The time series data from every sensor it sent back to Scylla, where it can be compared to a set of user-defined alarms. If those alarms are triggered, notifications can be sent out via SMS, email, or webhook.
Meshify’s application runs stateless via containers. Sam alluded to the famous analogy for cloud computing of “pets vs. cattle,” and said “You want servers to be cattle.” By this, he was referring to servers, as Randy Bias described “designed for failure, where no one, two, or even three servers are irreplaceable. Typically, during failure events no human intervention is required.” Scylla’s high availability scheme allows it to act like “cattle.”
Yet while many organizations choose to containerize their systems or make them serverless, Meshify does neither of these. The reason for this is their adherence to vendor neutrality, to maintain “cattle”-like replaceability. So Meshify only uses cloud services that have drop-in replacements. For example, Sam pointed out, if you migrate to DynamoDB, what are your options for migrating away?
Sam then expressed a philosophical axiom: “There is no cloud; only someone else’s server.” For example, Sam said that using an Amazon Machine Image (AMI) means that he can answer with confidence what region his data is in. There is still software on a server somewhere, and that location can have legal implications. Which is a vital issue given the requirements of GDPR.
What is more, Sam correctly pointed out that Scylla’s performance comes from a more direct access to, and knowledge of, the underlying hardware it is running on. He spoke about how Scylla’s pre-tuned AWS AMI allows for a rapid, consistent node deployment. Time to deploy is five minutes. Scylla’s self-tuning means that there is no variance from misconfiguration. You get the consistency of a container, but all the performance benefit of a tuned EC2 instance.
So, going back to the “pets vs. cattle” analogy, Scylla provides all the love you’d give a pet, with all the replaceability of cattle. Hence the “petshop seamonster.”
Sam Kenkel (right), accepting the “Fastest Time to Production” award on behalf of Meshify, is seen here shaking the hand of ScyllaDB CEO Dor Laor (left) at Scylla Summit 2018.

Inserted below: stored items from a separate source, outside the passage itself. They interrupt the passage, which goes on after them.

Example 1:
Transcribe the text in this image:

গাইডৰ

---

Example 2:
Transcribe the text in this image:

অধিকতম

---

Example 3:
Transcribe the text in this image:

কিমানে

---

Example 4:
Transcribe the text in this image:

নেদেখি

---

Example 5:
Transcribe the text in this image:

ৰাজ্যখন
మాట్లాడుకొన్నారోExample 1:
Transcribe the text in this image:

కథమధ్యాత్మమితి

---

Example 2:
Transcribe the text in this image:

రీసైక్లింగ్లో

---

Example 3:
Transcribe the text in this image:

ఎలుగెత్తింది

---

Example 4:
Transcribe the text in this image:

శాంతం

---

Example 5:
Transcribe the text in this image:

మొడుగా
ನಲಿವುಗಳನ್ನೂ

Just as Meshify’s core business is to watch when industrial machinery fails, it also watches for when its data infrastructure fails. When a node dies, it triggers an alarm. Within five minutes, a replacement node is started, and within another five, it is joined to the cluster and is ready to have data streaming to it. Migration of data takes about two hours thereafter. While this is a manual process now (by Meshify’s choice), Sam made clear to say that nothing precludes this from being an automated task.

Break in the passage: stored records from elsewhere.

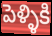
పెళ్ళికిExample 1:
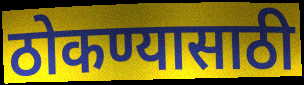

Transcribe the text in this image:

ठोकण्यासाठी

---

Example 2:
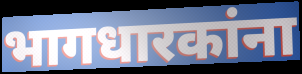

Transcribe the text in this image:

भागधारकांना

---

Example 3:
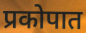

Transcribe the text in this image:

प्रकोपात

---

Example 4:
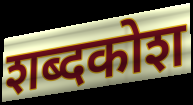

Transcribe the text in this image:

शब्दकोश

Beyond node failure, Meshify’s disaster recovery plan can deploy an entire new cluster within 10-15 minutes, and then start streaming data using sstableloader. Within 30 minutes they can get their real-time monitoring systems streaming into the new database. (Restoring historical data from S3 takes longer, but can be done in the background.)
Unlike the response to the Fales & Gray disaster, in the modern world, organizations and communities do not have a dozen years to respond to systemic failures. Fulfilling the vision of the Hartford Steam Boiler founders, Meshify’s job is to stay on top of rapidly changing conditions in real-time, and, where possible, to avert disasters proactively.
It is unsurprising then that their deployment to Scylla was accomplished with alacrity. When we say “Fast Forward” we meant it. Meshify was awarded the “Fastest Time to Production Award” at Scylla Summit 2018.